Development of a Light-Speed Neural Network Using a Plasma Metamaterial Device
Department of Mechanical Engineering, Stanford University
Neural networks have long fascinated scientific communities, serving as an elegant approach to machine learning modelled on our understanding of the human brain. Their increasing sophistication has led to the near ubiquitous role of machine learning – from transportation management to medical diagnostics to the voice recognition powering virtual assistants. The expansive reliance on machine learning now calls for radical thinking to address the ever-greater demand for computational power and speed. This research project with the Stanford Plasma Physics Lab (SPPL) seeks to develop a novel, physical neural network using plasma rods with the ability to process information at the unprecedented speed of light, eclipsing any current computer powered neural network. Simulations previously conducted by the SPPL confirmed that plasma rods could efficiently guide electromagnetic waves.

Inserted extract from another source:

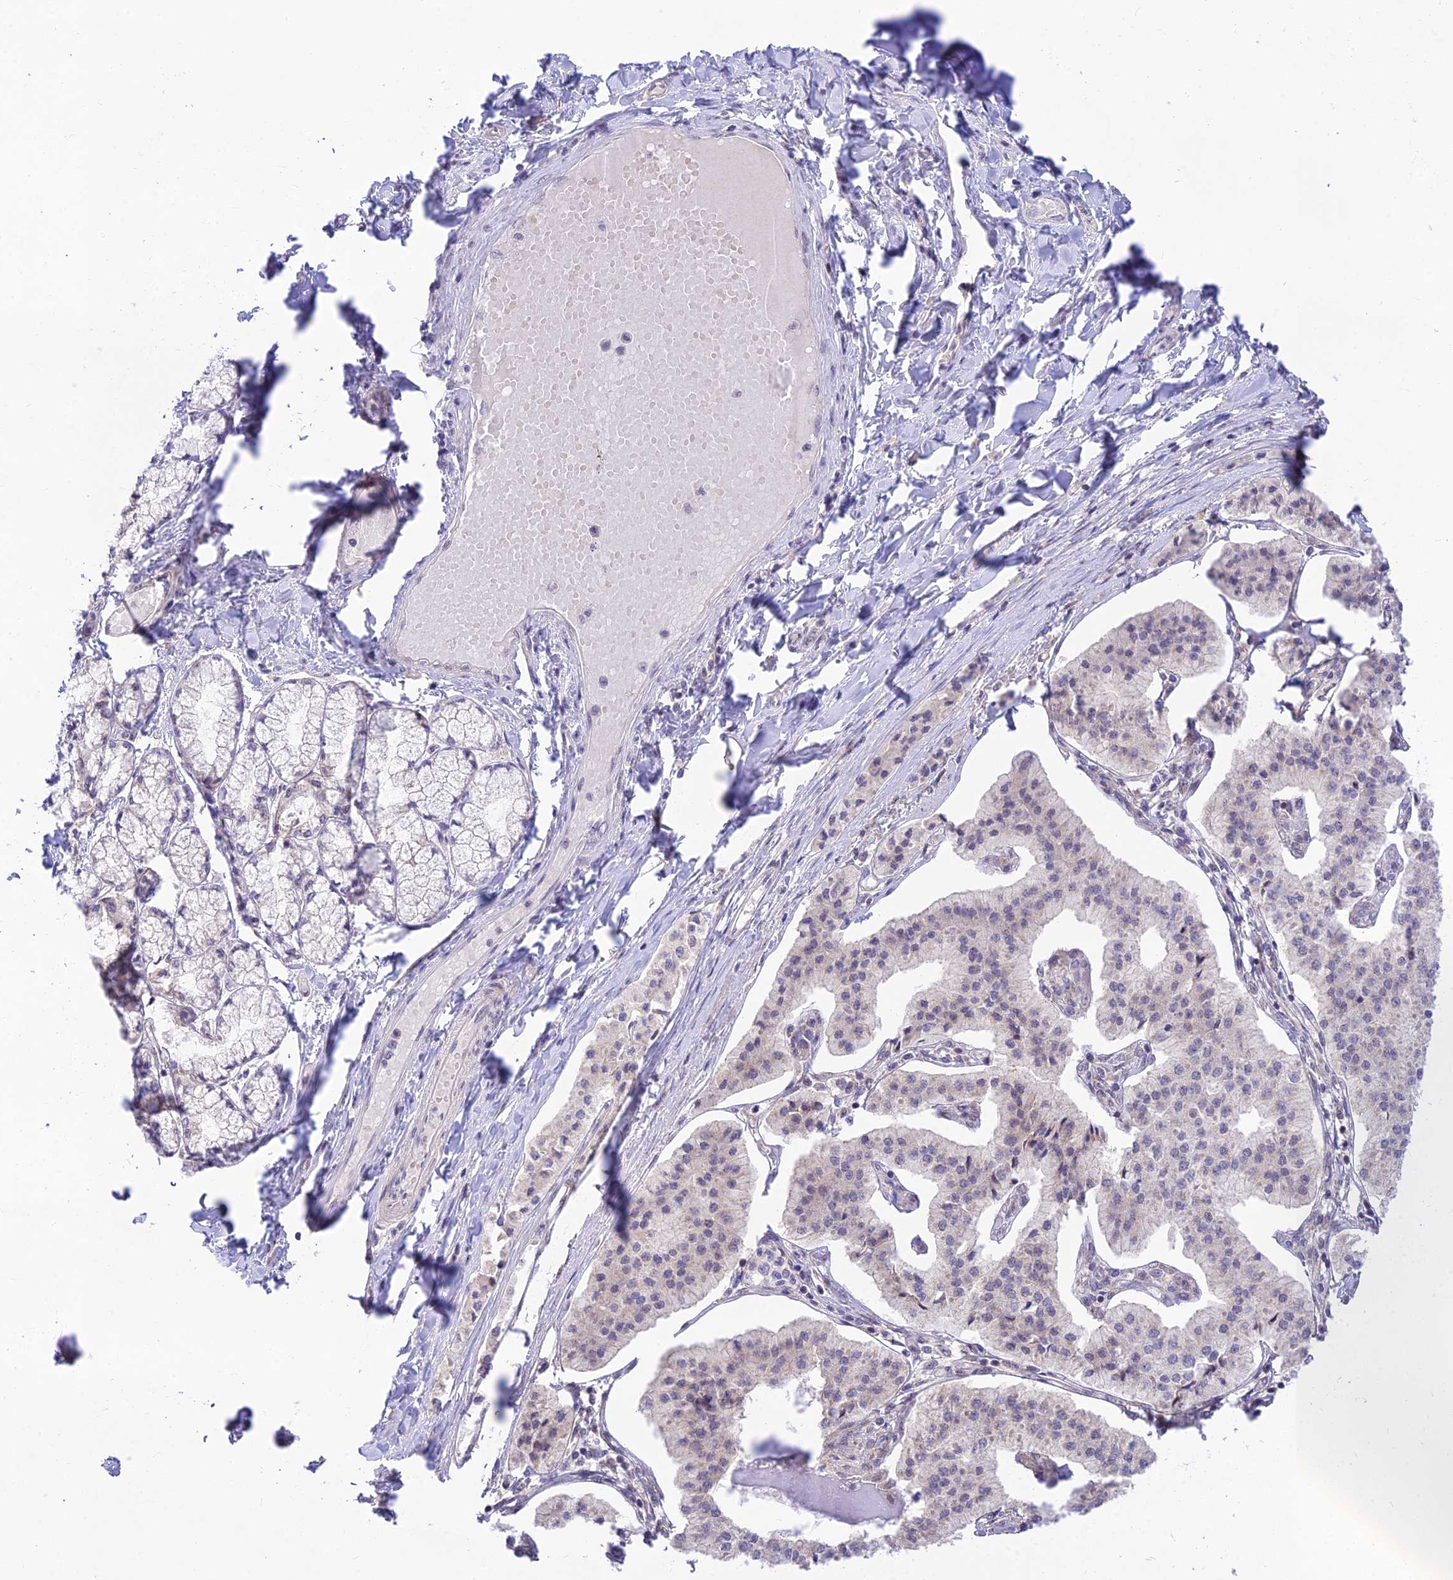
{"staining": {"intensity": "negative", "quantity": "none", "location": "none"}, "tissue": "pancreatic cancer", "cell_type": "Tumor cells", "image_type": "cancer", "snomed": [{"axis": "morphology", "description": "Adenocarcinoma, NOS"}, {"axis": "topography", "description": "Pancreas"}], "caption": "Immunohistochemical staining of pancreatic cancer exhibits no significant expression in tumor cells.", "gene": "MICOS13", "patient": {"sex": "female", "age": 50}}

Our project continues this work with the experimental implementation of these simulations; practically this means finding a way to individually tune each plasma rod from a single power source. A light-speed neural network using plasma holds the potential to improve the speed and power-efficiency of machine learning with transformative implications across multiple fields. This project marks another exciting collaboration between Stanford’s SPPL and CentraleSupélec, two institutions at the vanguard of plasma research.